The Kursks people who arrived in Siberia, like other South Russian settlers, were the carriers of not only their regional “Kursk” identity (“Kursk nightingales”), but also of an all-Russian, as well as specific ethno-cultural, local, and class identities (Old Believers, Cossacks, Sayans, etc.), which can probably explain the existence of many popular collective nicknames among the Kursk peasants in their motherland and in Siberia (Zanozina, Larina, 2004: 35). According to the GAKO documents, migrants arrived in Siberia mainly from the southern regions of the Kursk Governorate—Timsky, Starooskolsky, Novooskolsky uyezds, etc. South Russian and Ukrainian peasants who moved to Siberia often changed their surnames, adding the ending “-ov” to them, apparently in the hope of becoming more Russified and thus adapting. Were such actions accompanied by a change of identity? Such a situational identity was inherent in people for whom the (external) change of identity was not difficult; in terms of differential characteristics of their culture, they occupied an intermediate position between Southern Russians and Ukrainians.
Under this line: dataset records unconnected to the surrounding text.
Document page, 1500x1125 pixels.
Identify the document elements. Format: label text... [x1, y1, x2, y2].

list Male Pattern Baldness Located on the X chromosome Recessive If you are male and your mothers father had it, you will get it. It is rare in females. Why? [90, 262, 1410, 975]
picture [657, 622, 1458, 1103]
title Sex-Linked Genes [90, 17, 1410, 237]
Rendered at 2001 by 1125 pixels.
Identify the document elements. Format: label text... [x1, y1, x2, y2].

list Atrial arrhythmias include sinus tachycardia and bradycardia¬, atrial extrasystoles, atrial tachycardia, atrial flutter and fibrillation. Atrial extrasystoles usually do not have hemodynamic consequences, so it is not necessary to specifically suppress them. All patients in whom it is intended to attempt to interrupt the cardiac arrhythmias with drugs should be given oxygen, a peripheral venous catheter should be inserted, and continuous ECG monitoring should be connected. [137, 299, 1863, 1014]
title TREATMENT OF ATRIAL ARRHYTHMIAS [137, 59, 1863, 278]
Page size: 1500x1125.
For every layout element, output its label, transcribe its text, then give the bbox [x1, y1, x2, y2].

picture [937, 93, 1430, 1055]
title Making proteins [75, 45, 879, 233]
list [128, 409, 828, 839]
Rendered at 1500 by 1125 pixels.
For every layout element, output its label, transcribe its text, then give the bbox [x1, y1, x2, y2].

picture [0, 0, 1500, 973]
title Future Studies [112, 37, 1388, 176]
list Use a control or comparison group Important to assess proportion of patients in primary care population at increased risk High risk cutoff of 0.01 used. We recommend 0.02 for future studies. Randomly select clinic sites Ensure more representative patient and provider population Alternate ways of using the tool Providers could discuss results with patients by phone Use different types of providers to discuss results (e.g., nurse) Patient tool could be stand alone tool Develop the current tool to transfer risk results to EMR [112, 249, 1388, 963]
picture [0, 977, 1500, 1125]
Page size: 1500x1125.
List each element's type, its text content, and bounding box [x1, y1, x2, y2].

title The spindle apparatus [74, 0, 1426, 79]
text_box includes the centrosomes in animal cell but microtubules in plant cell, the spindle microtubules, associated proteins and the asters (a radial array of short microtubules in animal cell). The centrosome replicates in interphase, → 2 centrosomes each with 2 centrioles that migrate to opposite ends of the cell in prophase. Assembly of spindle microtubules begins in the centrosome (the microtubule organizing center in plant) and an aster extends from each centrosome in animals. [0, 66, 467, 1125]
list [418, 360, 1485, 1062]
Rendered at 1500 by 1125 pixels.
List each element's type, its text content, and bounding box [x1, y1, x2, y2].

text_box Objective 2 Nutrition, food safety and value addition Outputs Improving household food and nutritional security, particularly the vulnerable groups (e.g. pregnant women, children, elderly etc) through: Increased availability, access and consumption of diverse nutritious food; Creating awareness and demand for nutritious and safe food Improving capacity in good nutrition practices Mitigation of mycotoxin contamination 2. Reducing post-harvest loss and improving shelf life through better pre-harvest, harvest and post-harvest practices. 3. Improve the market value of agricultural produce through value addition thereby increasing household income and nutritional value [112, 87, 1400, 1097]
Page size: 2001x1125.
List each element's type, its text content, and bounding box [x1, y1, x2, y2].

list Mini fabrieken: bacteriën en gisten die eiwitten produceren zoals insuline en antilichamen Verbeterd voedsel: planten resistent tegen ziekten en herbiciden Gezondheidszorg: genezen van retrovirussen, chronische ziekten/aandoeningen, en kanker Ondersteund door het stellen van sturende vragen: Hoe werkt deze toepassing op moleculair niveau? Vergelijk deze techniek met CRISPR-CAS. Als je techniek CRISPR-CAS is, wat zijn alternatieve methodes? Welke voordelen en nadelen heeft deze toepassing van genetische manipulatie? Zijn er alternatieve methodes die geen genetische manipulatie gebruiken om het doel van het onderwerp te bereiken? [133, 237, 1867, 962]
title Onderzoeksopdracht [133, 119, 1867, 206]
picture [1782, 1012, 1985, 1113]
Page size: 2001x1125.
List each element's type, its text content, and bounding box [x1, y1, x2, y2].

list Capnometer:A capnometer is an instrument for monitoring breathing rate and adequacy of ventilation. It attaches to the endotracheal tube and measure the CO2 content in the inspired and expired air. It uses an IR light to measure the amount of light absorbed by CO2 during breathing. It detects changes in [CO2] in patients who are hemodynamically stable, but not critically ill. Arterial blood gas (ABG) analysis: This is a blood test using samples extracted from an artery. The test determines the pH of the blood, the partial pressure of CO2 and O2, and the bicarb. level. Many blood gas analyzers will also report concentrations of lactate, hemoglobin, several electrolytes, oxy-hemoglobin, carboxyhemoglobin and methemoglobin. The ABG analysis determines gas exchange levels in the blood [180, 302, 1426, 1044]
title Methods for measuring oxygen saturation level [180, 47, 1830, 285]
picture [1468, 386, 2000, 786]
In Barnaulsky Uyezd, as well as in other places in the south of Western Siberia, the Kursk peasants began their Siberian history together with other southern Russians, but especially often with Poltavites, Kyivites, etc. Joint co-residence with the Ukrainian population fully corresponded to the previous situation in the historical homeland, the so-called “culture of rootedness” (Chizhikova, 1988: 24). In cases where migrants were settled with old residents, conflict relations often arose; although, in 1916, marriages of old residents and settlers were already common (as a rule, a bride was from an old resident family, and a groom was a migrant). The most striking example of this is the emergence of families from the people of Kursk and Tomsk, or Kiev and Tomsk. Subsequently, this led to the formation of the Siberian (local and regional) variants of the South Russian culture (Fursova, 2016: 550). At the same time, the Kursk migrants, who came in groups of families from the same places and even settlements, were carriers of specific ethno-cultural traditions that did not imply mutual hostility with neighbors of Ukrainian origin. All this in the future became the reason that the “Yuzhaks”, owing to the processes of acculturation, “dissolved” among the Russian old residents and Ukrainian settlers.

Acknowledgements

The study was supported by the Russian Science Foundation, Project No. 22-28-00865.